— Data for this exercise —

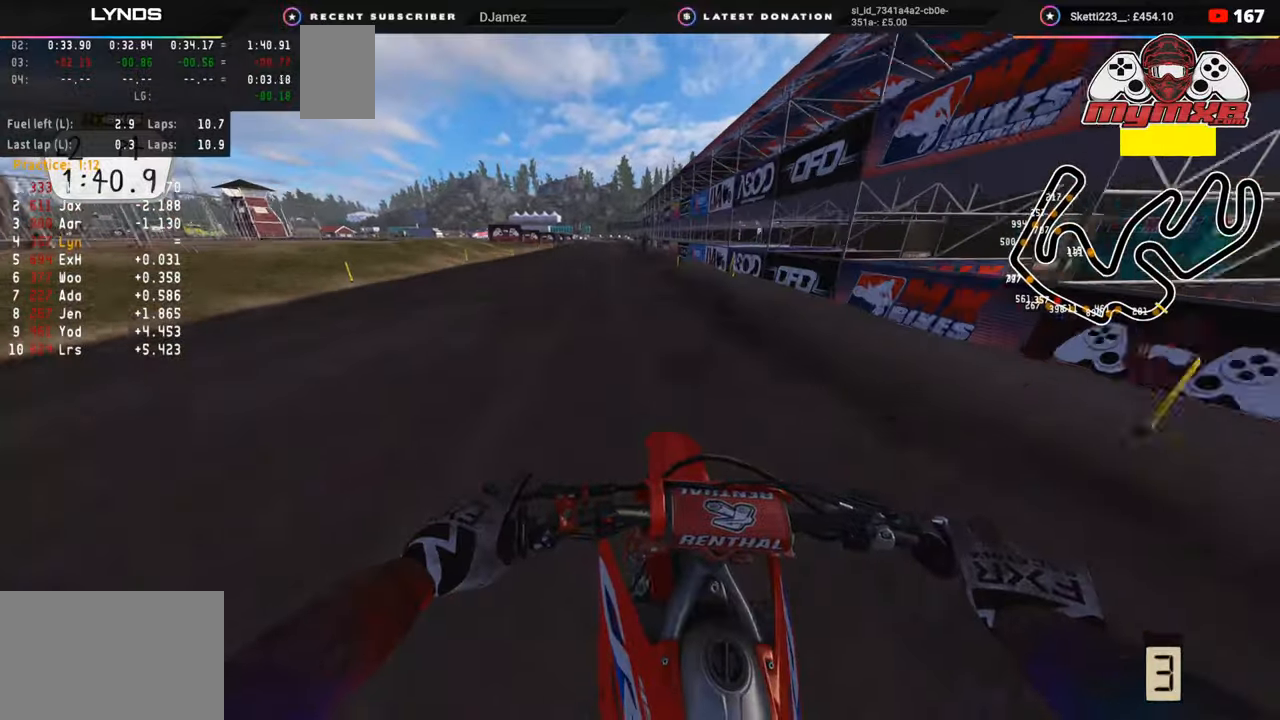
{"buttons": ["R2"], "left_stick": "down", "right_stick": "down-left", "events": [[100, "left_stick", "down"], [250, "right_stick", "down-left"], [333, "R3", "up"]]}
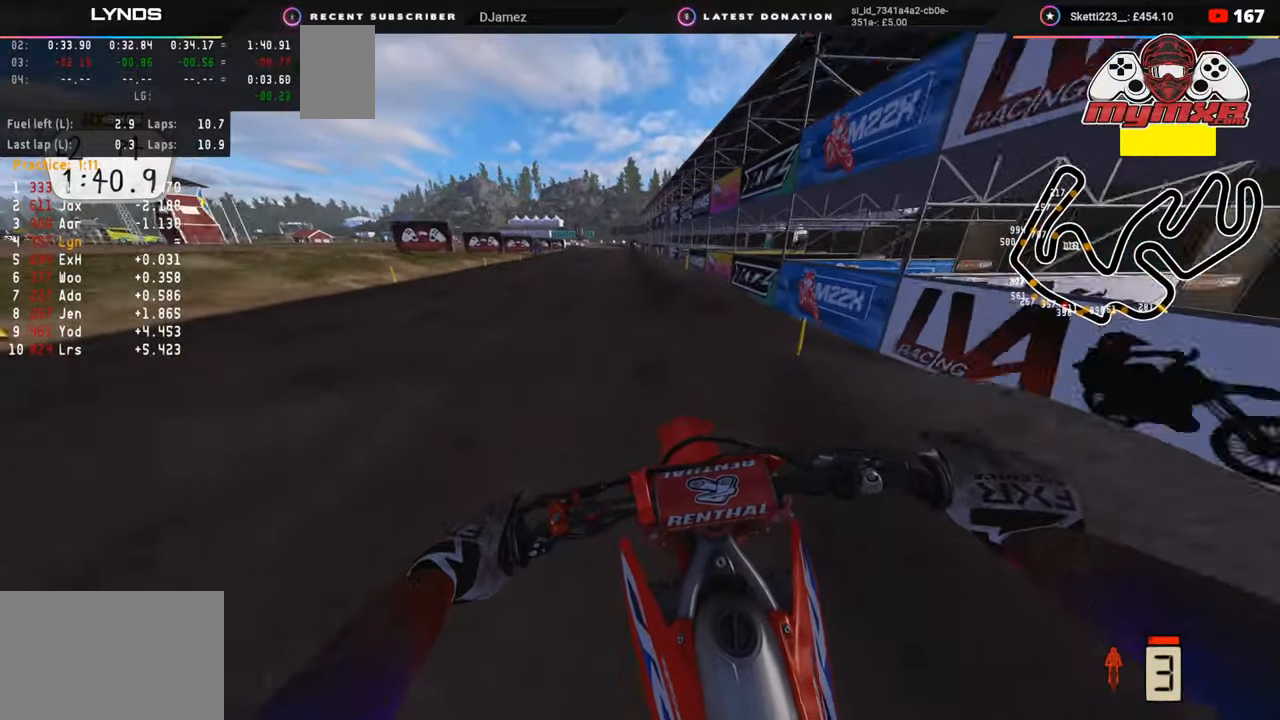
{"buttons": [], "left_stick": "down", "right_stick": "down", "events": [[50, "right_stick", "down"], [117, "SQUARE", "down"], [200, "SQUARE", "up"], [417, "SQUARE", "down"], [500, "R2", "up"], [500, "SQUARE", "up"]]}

* * *

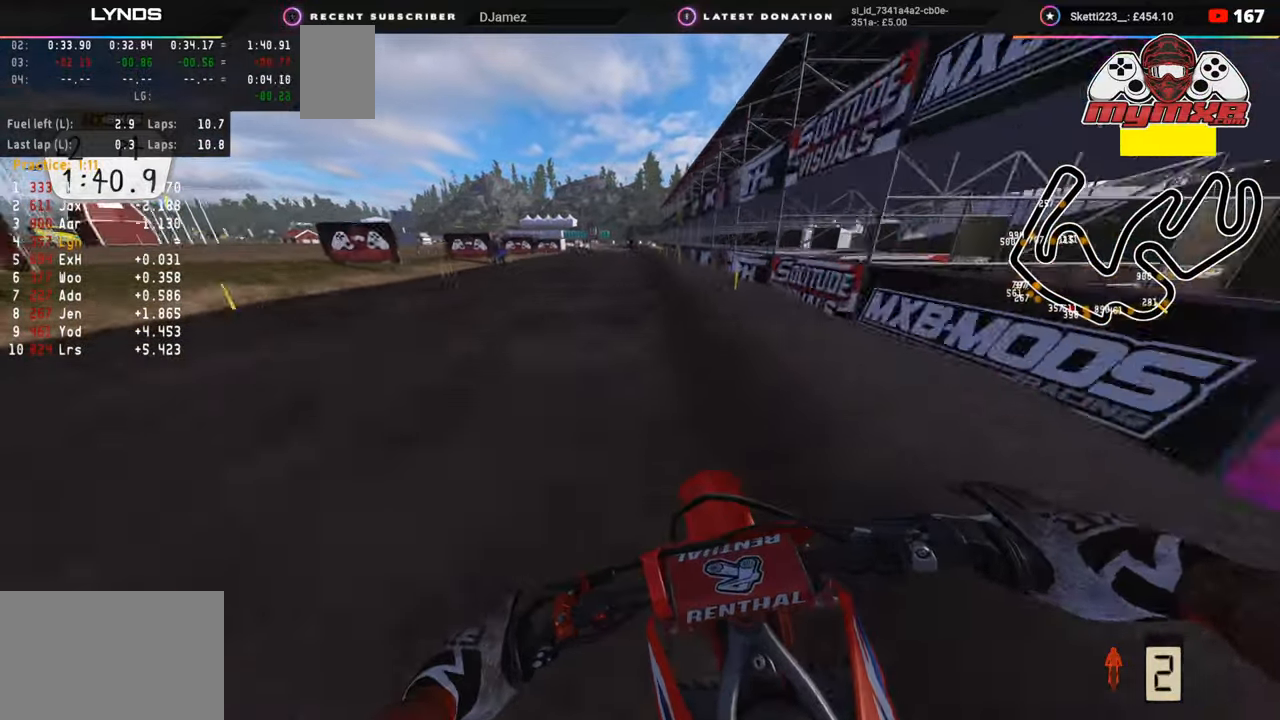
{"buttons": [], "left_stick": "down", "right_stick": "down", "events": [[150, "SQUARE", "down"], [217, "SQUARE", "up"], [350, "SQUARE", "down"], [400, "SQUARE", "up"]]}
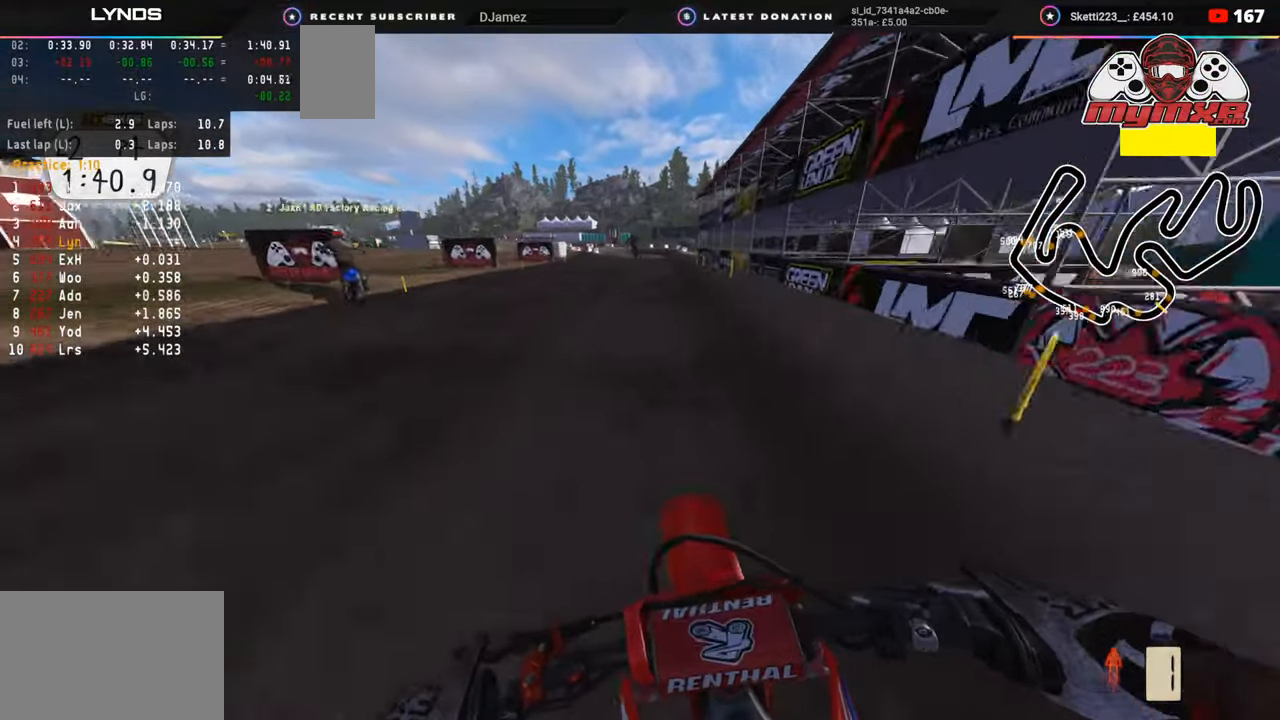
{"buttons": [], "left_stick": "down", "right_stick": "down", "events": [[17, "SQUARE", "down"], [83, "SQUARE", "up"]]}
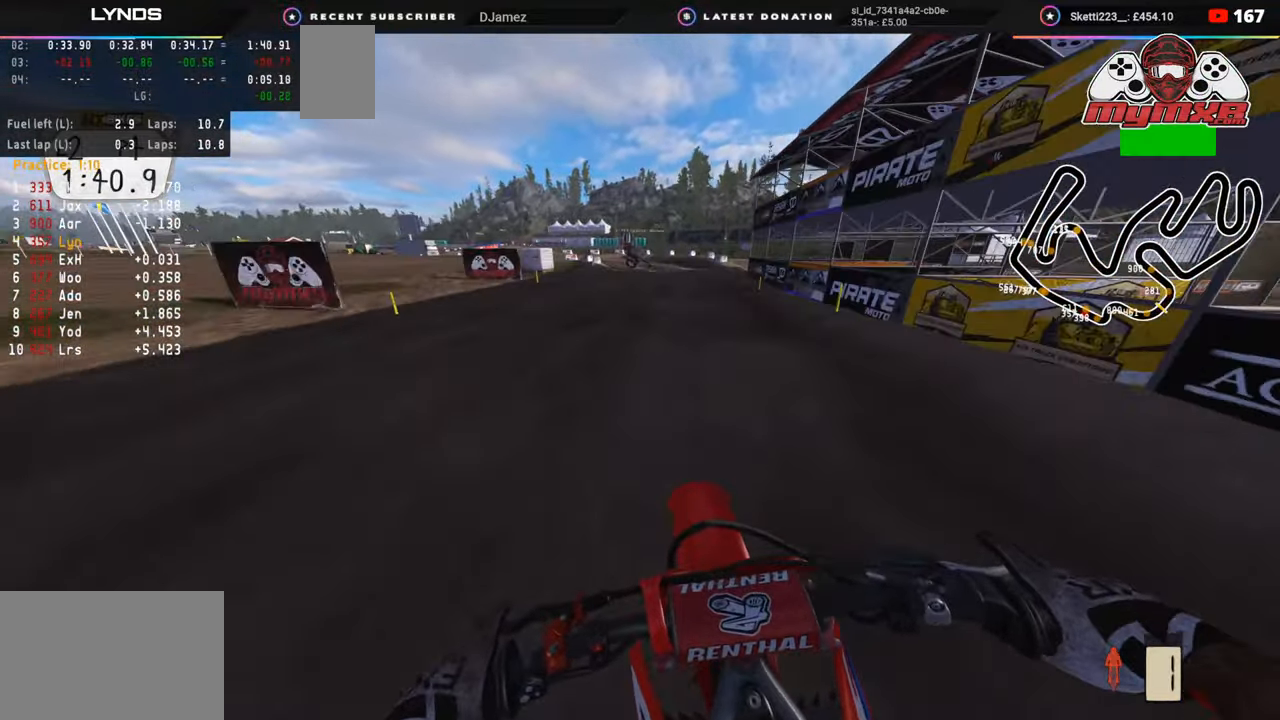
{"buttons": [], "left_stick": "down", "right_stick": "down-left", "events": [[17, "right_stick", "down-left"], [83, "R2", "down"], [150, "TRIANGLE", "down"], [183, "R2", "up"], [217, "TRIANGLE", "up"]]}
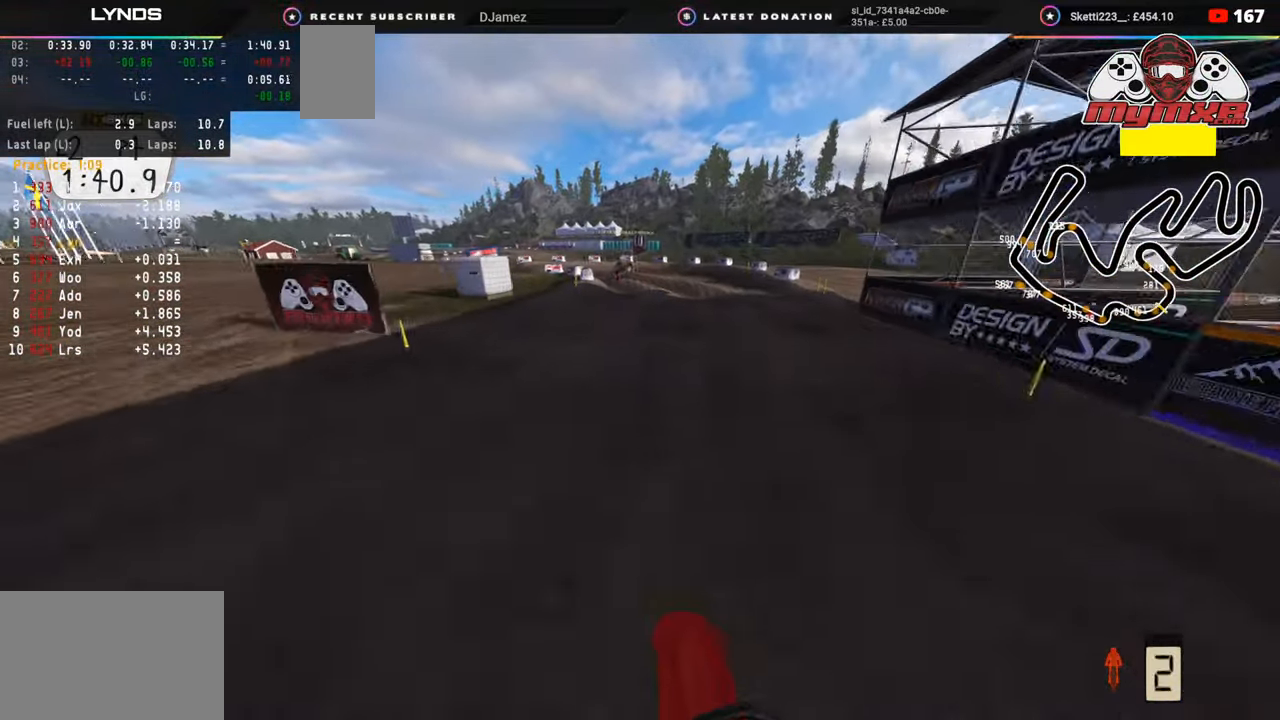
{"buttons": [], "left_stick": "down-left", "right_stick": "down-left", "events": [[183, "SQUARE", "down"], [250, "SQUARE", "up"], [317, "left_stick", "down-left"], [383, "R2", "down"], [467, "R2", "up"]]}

— Your goal —
Report how many lines in the data include the word "SQUARE", and give nothing but the count.

— Solution to the exercise —
4